(Extracted page text data)

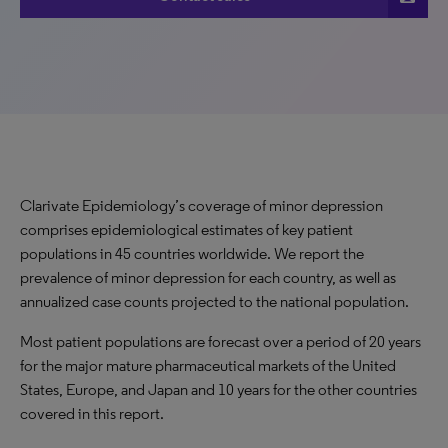
Clarivate Epidemiology’s coverage of minor depression
comprises epidemiological estimates of key patient
populations in 45 countries worldwide. We report the
prevalence of minor depression for each country, as well as
annualized case counts projected to the national population.
Most patient populations are forecast over a period of 20 years
for the major mature pharmaceutical markets of the United
States, Europe, and Japan and 10 years for the other countries
covered in this report.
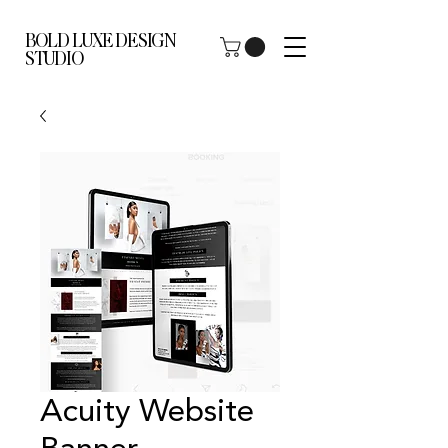
BOLD LUXE DESIGN
STUDIO
Acuity Website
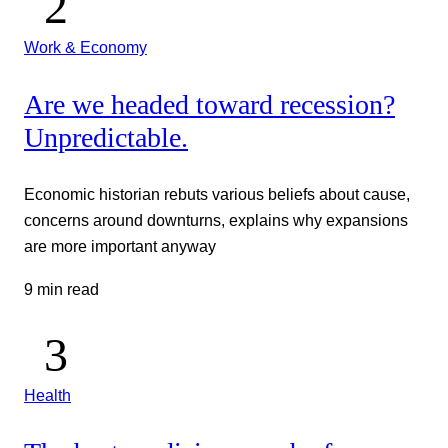
Work & Economy
Are we headed toward recession?
Unpredictable.
Economic historian rebuts various beliefs about cause,
concerns around downturns, explains why expansions
are more important anyway
9 min read
Health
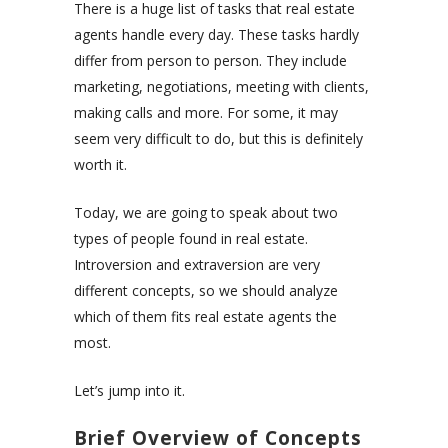
There is a huge list of tasks that real estate
agents handle every day. These tasks hardly
differ from person to person. They include
marketing, negotiations, meeting with clients,
making calls and more. For some, it may
seem very difficult to do, but this is definitely
worth it.
Today, we are going to speak about two
types of people found in real estate.
Introversion and extraversion are very
different concepts, so we should analyze
which of them fits real estate agents the
most.
Let’s jump into it.
Brief Overview of Concepts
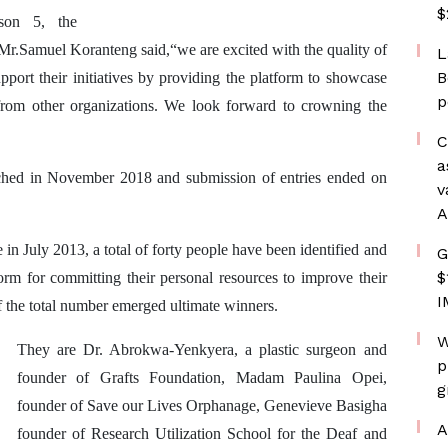
$
son 5, the
.Samuel Koranteng said,“we are excited with the quality of
L
B
pport their initiatives by providing the platform to showcase
p
 from other organizations. We look forward to crowning the
C
a
ed in November 2018 and submission of entries ended on
v
A
n July 2013, a total of forty people have been identified and
G
$
 for committing their personal resources to improve their
I
f the total number emerged ultimate winners.
W
They are Dr. Abrokwa-Yenkyera, a plastic surgeon and
p
founder of Grafts Foundation,
Madam Paulina Opei,
g
founder of Save our Lives Orphanage, Genevieve Basigha
A
founder of Research Utilization School for the Deaf and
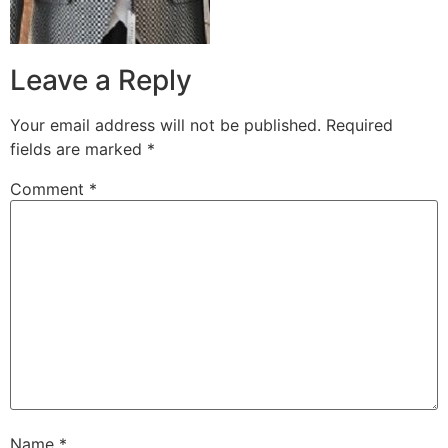
Leave a Reply
Your email address will not be published.
Required
fields are marked
*
Comment
*
Name
*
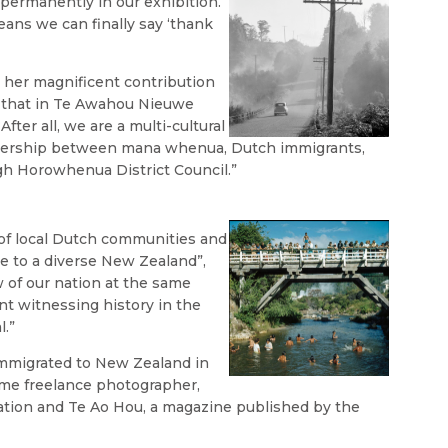
 permanently in our exhibition.
means we can finally say ‘thank
r her magnificent contribution
o that in Te Awahou Nieuwe
“After all, we are a multi-cultural
rtnership between mana whenua, Dutch immigrants,
h Horowhenua District Council.”
 of local Dutch communities and
e to a diverse New Zealand”,
 of our nation at the same
nt witnessing history in the
l.”
immigrated to New Zealand in
time freelance photographer,
ation and Te Ao Hou, a magazine published by the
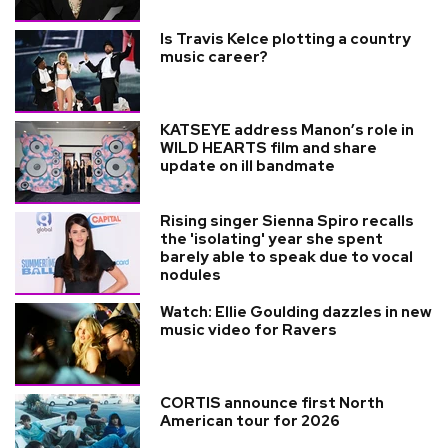
Is Travis Kelce plotting a country
music career?
KATSEYE address Manon’s role in
WILD HEARTS film and share
update on ill bandmate
Rising singer Sienna Spiro recalls
the 'isolating' year she spent
barely able to speak due to vocal
nodules
Watch: Ellie Goulding dazzles in new
music video for Ravers
CORTIS announce first North
American tour for 2026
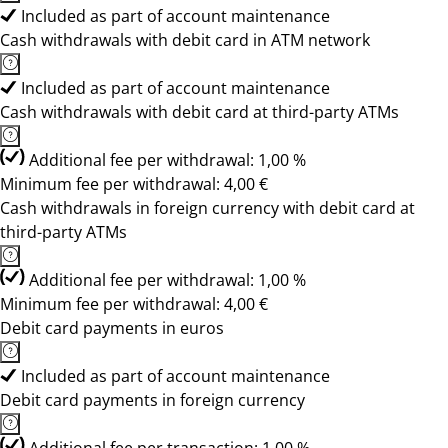
Included as part of account maintenance
Cash withdrawals with debit card in ATM network
Included as part of account maintenance
Cash withdrawals with debit card at third-party ATMs
Additional fee per withdrawal: 1,00 %
Minimum fee per withdrawal: 4,00 €
Cash withdrawals in foreign currency with debit card at
third-party ATMs
Additional fee per withdrawal: 1,00 %
Minimum fee per withdrawal: 4,00 €
Debit card payments in euros
Included as part of account maintenance
Debit card payments in foreign currency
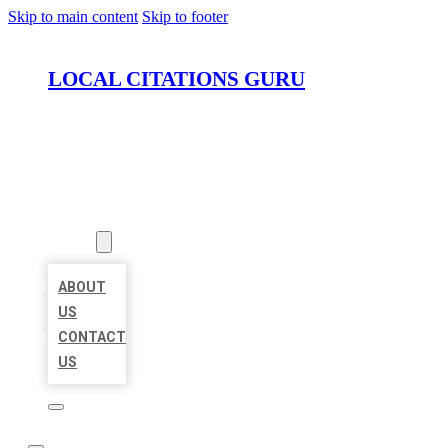
Skip to main content
Skip to footer
LOCAL CITATIONS GURU
HOME
LOCATIONS
ABOUT
ABOUT
US
CONTACT
US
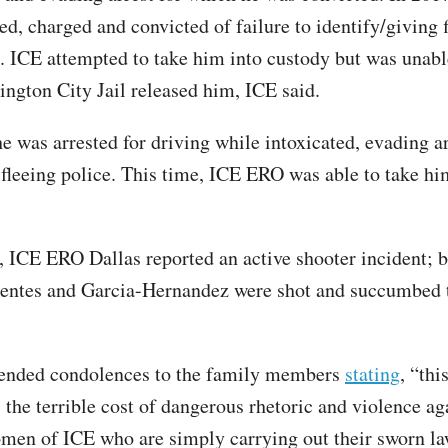
ed, charged and convicted of failure to identify/giving f
. ICE attempted to take him into custody but was unabl
ington City Jail released him, ICE said.
he was arrested for driving while intoxicated, evading a
 fleeing police. This time, ICE ERO was able to take hi
, ICE ERO Dallas reported an active shooter incident; 
ntes and Garcia-Hernandez were shot and succumbed t
tended condolences to the family members
stating
, “thi
 the terrible cost of dangerous rhetoric and violence ag
en of ICE who are simply carrying out their sworn l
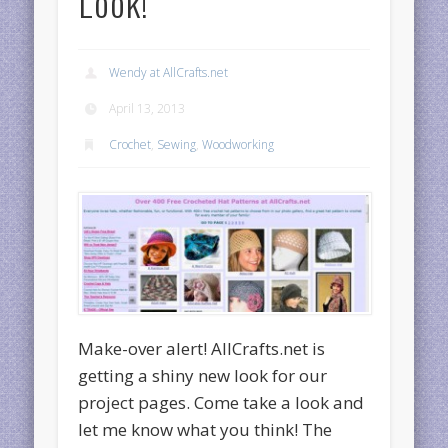
Look!
Wendy at AllCrafts.net
April 13, 2013
Crochet
,
Sewing
,
Woodworking
Make-over alert! AllCrafts.net is
getting a shiny new look for our
project pages. Come take a look and
let me know what you think! The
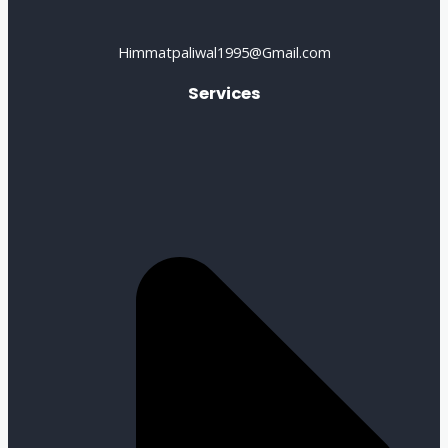
Himmatpaliwal1995@Gmail.com
Services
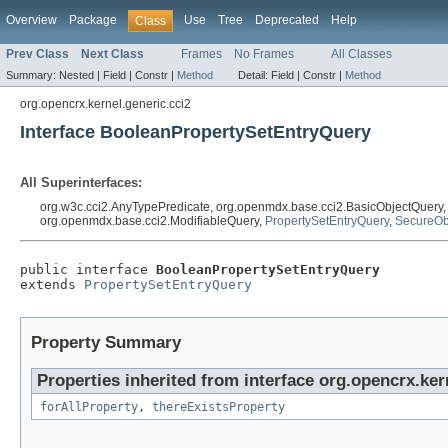
Overview
Package
Use
Tree
Deprecated
Help
Class
Prev Class
Next Class
Frames
No Frames
All Classes
Summary:
Nested |
Field |
Constr |
Method
Detail:
Field |
Constr |
Method
org.opencrx.kernel.generic.cci2
Interface BooleanPropertySetEntryQuery
All Superinterfaces:
org.w3c.cci2.AnyTypePredicate, org.openmdx.base.cci2.BasicObjectQuery
org.openmdx.base.cci2.ModifiableQuery,
PropertySetEntryQuery
,
SecureOb
public interface 
BooleanPropertySetEntryQuery
extends 
PropertySetEntryQuery
Property Summary
Properties inherited from interface org.opencrx.ker
forAllProperty
,
thereExistsProperty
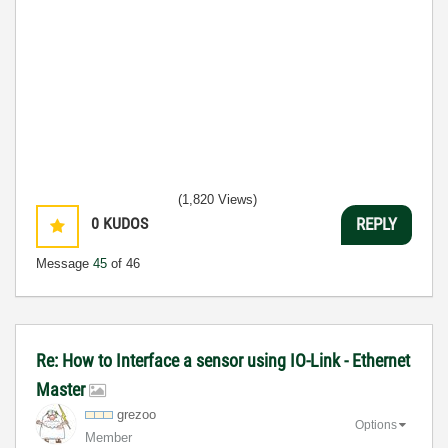
(1,820 Views)
0
KUDOS
REPLY
Message
45
of 46
Re: How to Interface a sensor using IO-Link - Ethernet
Master
grezoo
Options
Member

▶ Work instructions: Write out nothing but the lines from the start of the data through the line with "annualized case counts". Leave out the pictures.

▶ Written answer:
Clarivate Epidemiology’s coverage of minor depression
comprises epidemiological estimates of key patient
populations in 45 countries worldwide. We report the
prevalence of minor depression for each country, as well as
annualized case counts projected to the national population.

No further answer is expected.